1º ato. Há pouco mais de uma semana Donald Trump anunciou taxas alfandegárias de 50% sobre as importações de bens provenientes da União Europeia. Esse nível de tarifas, se fosse implementado, virtualmente inviabilizaria o comércio internacional entre os dois blocos, o é inverosímil.

De certa forma, os 50% foram para a UE o que os 145% tinham sido para a China: uma pedrada no charco que pretendia abrir espaço para negociação. Ficamos a saber duas coisas: 1) Trump quer negociar; 2) Os 50% são o teto para as tarifas. Como seria de esperar e tem acontecido tantas vezes desde a sua tomada de posse, Trump recuou sob a forma de um adiamento.
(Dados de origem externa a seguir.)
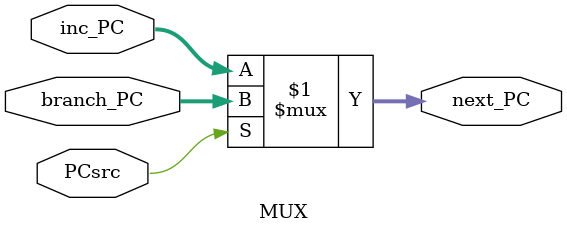
<source format=sv>
module MUX(input logic [31:0] branch_PC, inc_PC,
           input logic     PCsrc,
           output logic  [31:0] next_PC);
  
    assign next_PC = PCsrc ? branch_PC : inc_PC;
endmodule
</source>
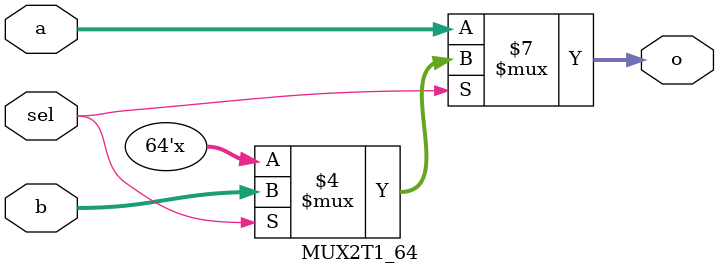
<source format=v>
`timescale 1ns / 1ps
module MUX2T1_64(
	     input [63:0]a,
	     input [63:0]b,
	     input sel,
	     output reg [63:0]o
    );
	 
	 always@*
	 if(sel == 0)begin
	 o <= a;end
	 else if(sel == 1)begin
	 o <= b;end
	 
endmodule

</source>
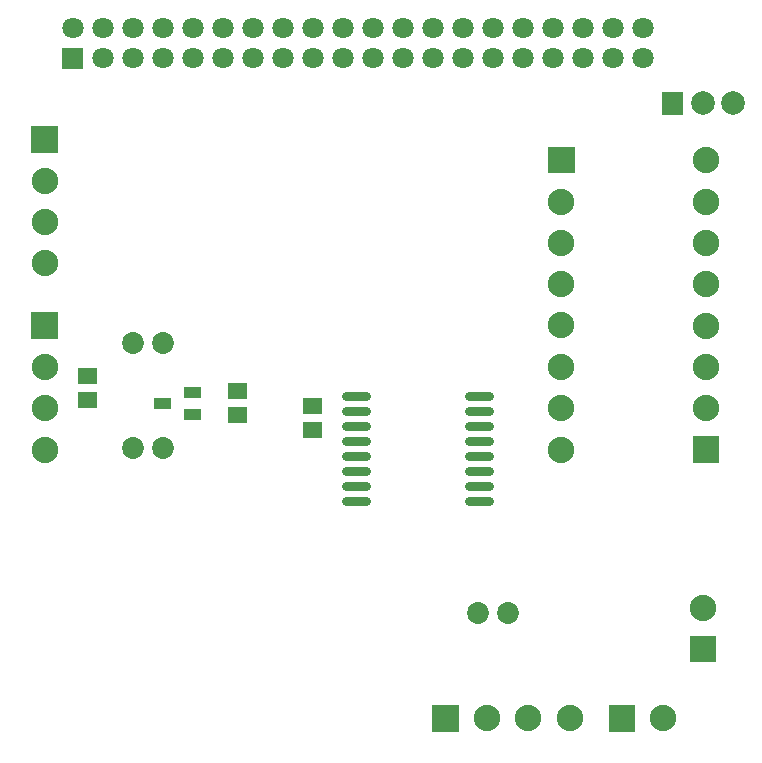
<source format=gbs>
G04 Layer: BottomSolderMaskLayer*
G04 EasyEDA v6.3.22, 2020-01-23T08:33:16+01:00*
G04 c9beca13151b413282484c31864a17c3,a11fdbbf625d454fa155e63b1a2a2389,10*
G04 Gerber Generator version 0.2*
G04 Scale: 100 percent, Rotated: No, Reflected: No *
G04 Dimensions in inches *
G04 leading zeros omitted , absolute positions ,2 integer and 4 decimal *
%FSLAX24Y24*%
%MOIN*%
G90*
G70D02*

%ADD33C,0.031622*%
%ADD35R,0.088000X0.088000*%
%ADD36C,0.088000*%
%ADD38C,0.070992*%
%ADD39C,0.078866*%
%ADD44C,0.073000*%

%LPD*%
G54D33*
G01X12539Y9000D02*
G01X11870Y9000D01*
G01X12539Y9500D02*
G01X11870Y9500D01*
G01X12539Y10000D02*
G01X11870Y10000D01*
G01X12539Y10500D02*
G01X11870Y10500D01*
G01X12539Y11000D02*
G01X11870Y11000D01*
G01X12539Y11500D02*
G01X11870Y11500D01*
G01X12539Y12000D02*
G01X11870Y12000D01*
G01X12539Y12500D02*
G01X11870Y12500D01*
G01X16629Y9000D02*
G01X15960Y9000D01*
G01X16629Y9500D02*
G01X15960Y9500D01*
G01X16629Y10000D02*
G01X15960Y10000D01*
G01X16629Y10500D02*
G01X15960Y10500D01*
G01X16629Y11000D02*
G01X15960Y11000D01*
G01X16629Y11500D02*
G01X15960Y11500D01*
G01X16629Y12000D02*
G01X15960Y12000D01*
G01X16629Y12500D02*
G01X15960Y12500D01*
G36*
G01X1376Y20603D02*
G01X1376Y21484D01*
G01X2257Y21484D01*
G01X2257Y20603D01*
G01X1376Y20603D01*
G37*
G54D36*
G01X1816Y19663D03*
G01X1816Y18283D03*
G01X1816Y16913D03*
G36*
G01X2394Y23394D02*
G01X2394Y24105D01*
G01X3105Y24105D01*
G01X3105Y23394D01*
G01X2394Y23394D01*
G37*
G54D38*
G01X2750Y24750D03*
G01X3750Y23750D03*
G01X3750Y24750D03*
G01X4750Y23750D03*
G01X4750Y24750D03*
G01X5750Y23750D03*
G01X5750Y24750D03*
G01X6750Y23750D03*
G01X6750Y24750D03*
G01X7750Y23750D03*
G01X7750Y24750D03*
G01X8750Y23750D03*
G01X8750Y24750D03*
G01X9750Y23750D03*
G01X9750Y24750D03*
G01X10750Y23750D03*
G01X10750Y24750D03*
G01X11750Y23750D03*
G01X11750Y24750D03*
G01X12750Y23750D03*
G01X12750Y24750D03*
G01X13750Y23750D03*
G01X13750Y24750D03*
G01X14750Y23750D03*
G01X14750Y24750D03*
G01X15750Y23750D03*
G01X15750Y24750D03*
G01X16750Y23750D03*
G01X16750Y24750D03*
G01X17750Y23750D03*
G01X17750Y24750D03*
G01X18750Y23750D03*
G01X18750Y24750D03*
G01X19750Y23750D03*
G01X19750Y24750D03*
G01X20750Y23750D03*
G01X20750Y24750D03*
G01X21750Y23750D03*
G01X21750Y24750D03*
G54D39*
G01X24750Y22250D03*
G01X23750Y22250D03*
G36*
G01X22400Y21855D02*
G01X22400Y22644D01*
G01X23100Y22644D01*
G01X23100Y21855D01*
G01X22400Y21855D01*
G37*
G36*
G01X23423Y10269D02*
G01X23423Y11148D01*
G01X24303Y11148D01*
G01X24303Y10269D01*
G01X23423Y10269D01*
G37*
G54D36*
G01X23864Y12088D03*
G01X23864Y13468D03*
G01X23864Y14838D03*
G01X23864Y16218D03*
G01X23864Y17598D03*
G01X23864Y18978D03*
G01X23864Y20358D03*
G36*
G01X14744Y1309D02*
G01X14744Y2190D01*
G01X15625Y2190D01*
G01X15625Y1309D01*
G01X14744Y1309D01*
G37*
G01X16564Y1750D03*
G01X17944Y1750D03*
G01X19314Y1750D03*
G36*
G01X1376Y14403D02*
G01X1376Y15282D01*
G01X2257Y15282D01*
G01X2257Y14403D01*
G01X1376Y14403D01*
G37*
G01X1816Y13462D03*
G01X1816Y12082D03*
G01X1816Y10712D03*
G54D35*
G01X23750Y4059D03*
G54D36*
G01X23750Y5440D03*
G36*
G01X18601Y19919D02*
G01X18601Y20798D01*
G01X19481Y20798D01*
G01X19481Y19919D01*
G01X18601Y19919D01*
G37*
G01X19041Y18978D03*
G01X19041Y17598D03*
G01X19041Y16228D03*
G01X19041Y14848D03*
G01X19041Y13468D03*
G01X19041Y12088D03*
G01X19041Y10708D03*
G36*
G01X10425Y11882D02*
G01X10425Y12417D01*
G01X11075Y12417D01*
G01X11075Y11882D01*
G01X10425Y11882D01*
G37*
G36*
G01X10425Y11082D02*
G01X10425Y11617D01*
G01X11075Y11617D01*
G01X11075Y11082D01*
G01X10425Y11082D01*
G37*
G36*
G01X5471Y12071D02*
G01X5471Y12428D01*
G01X6044Y12428D01*
G01X6044Y12071D01*
G01X5471Y12071D01*
G37*
G36*
G01X6455Y11698D02*
G01X6455Y12053D01*
G01X7028Y12053D01*
G01X7028Y11698D01*
G01X6455Y11698D01*
G37*
G36*
G01X6455Y12446D02*
G01X6455Y12801D01*
G01X7028Y12801D01*
G01X7028Y12446D01*
G01X6455Y12446D01*
G37*
G36*
G01X2925Y12882D02*
G01X2925Y13417D01*
G01X3575Y13417D01*
G01X3575Y12882D01*
G01X2925Y12882D01*
G37*
G36*
G01X2925Y12082D02*
G01X2925Y12617D01*
G01X3575Y12617D01*
G01X3575Y12082D01*
G01X2925Y12082D01*
G37*
G36*
G01X7925Y11582D02*
G01X7925Y12117D01*
G01X8575Y12117D01*
G01X8575Y11582D01*
G01X7925Y11582D01*
G37*
G36*
G01X7925Y12382D02*
G01X7925Y12917D01*
G01X8575Y12917D01*
G01X8575Y12382D01*
G01X7925Y12382D01*
G37*
G36*
G01X20619Y1309D02*
G01X20619Y2190D01*
G01X21500Y2190D01*
G01X21500Y1309D01*
G01X20619Y1309D01*
G37*
G01X22439Y1750D03*
G54D44*
G01X5750Y10750D03*
G01X4750Y10750D03*
G01X17250Y5250D03*
G01X16250Y5250D03*
G01X5750Y14250D03*
G01X4750Y14250D03*
M00*
M02*

</source>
2º ato. O bromance de Donald Trump com Vladimir Putin já teve melhores dias. Ao presidente russo parece ser conveniente tudo o que permita adiar um cessar-fogo e navegar a ambiguidade norte-americana, evitando reforços de meios à Ucrânia. Trump tem vindo a descobrir que as 24h para terminar a guerra estão a ser longas, mas surpreendeu terá sido a forma como adjetivou Putin de “louco”.

Trump quer abrir espaço para negociar e o “louco” será o equivalente às tarifas de 50% e 145%? Nos últimos dias, o presidente dos EUA tem também confessado a sua desilusão com Benjamin Netanyahu.
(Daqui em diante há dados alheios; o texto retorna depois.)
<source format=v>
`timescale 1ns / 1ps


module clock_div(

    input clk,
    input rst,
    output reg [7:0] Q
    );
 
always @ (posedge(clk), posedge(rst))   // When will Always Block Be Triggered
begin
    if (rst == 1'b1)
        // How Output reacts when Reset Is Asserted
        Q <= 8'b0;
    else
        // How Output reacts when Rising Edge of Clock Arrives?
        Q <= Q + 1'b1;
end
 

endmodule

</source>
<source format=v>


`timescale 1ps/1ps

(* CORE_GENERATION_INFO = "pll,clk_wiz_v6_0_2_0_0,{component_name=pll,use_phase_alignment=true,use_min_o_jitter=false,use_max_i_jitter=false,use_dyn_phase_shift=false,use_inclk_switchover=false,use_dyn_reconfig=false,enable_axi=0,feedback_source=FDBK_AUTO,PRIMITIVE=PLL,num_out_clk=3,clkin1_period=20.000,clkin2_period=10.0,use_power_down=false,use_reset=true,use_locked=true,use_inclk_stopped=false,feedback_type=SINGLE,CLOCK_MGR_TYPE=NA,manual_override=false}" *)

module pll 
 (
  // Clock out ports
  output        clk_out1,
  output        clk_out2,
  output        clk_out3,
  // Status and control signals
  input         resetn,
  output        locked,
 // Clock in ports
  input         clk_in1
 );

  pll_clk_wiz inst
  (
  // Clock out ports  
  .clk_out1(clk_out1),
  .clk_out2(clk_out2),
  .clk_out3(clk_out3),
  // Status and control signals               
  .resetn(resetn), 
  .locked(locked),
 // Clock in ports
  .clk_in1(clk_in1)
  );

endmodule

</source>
Epílogo. Sem prejuízo dos objetivos que Trump tenha para as negociações com a Europa, Rússia e Israel, não pode passar despercebido o timing destas iniciativas. Recentemente, o foco dos mercados tinha passado da “guerra comercial” para a sustentabilidade da dívida pública dos EUA.

As taxas a 30 anos atingiram 5% e o mote “sell America” esteve tão presente nas capas de jornais como nos relatórios dos comités de investimento. Este ano, os EUA gastarão mais em serviço da dívida do que em defesa, as três principais agências de rating já não consideram os T-bonds merecedores da notação “AAA” e o rácio de dívida sobre o PIB já está acima de 122%, quando em 2019 era de 106% e em 2007 de apenas 62%.

A vitória no voto popular, a par do controlo da Casa Branca e do Senado, abriu uma janela de oportunidade para Trump atacar o problema da dívida de forma séria e pragmática, que parece estar a fechar-se. O DOGE de Elon Musk não terá conseguido poupanças relevantes e a política fiscal do atual presidente não é credível.

O esforço mediático de Trump parece ser uma cortina de fumo para que a dívida dos EUA deixe de estar no centro das atenções. Os efeitos de um “sell America” mais profundo poderiam ser avassaladores.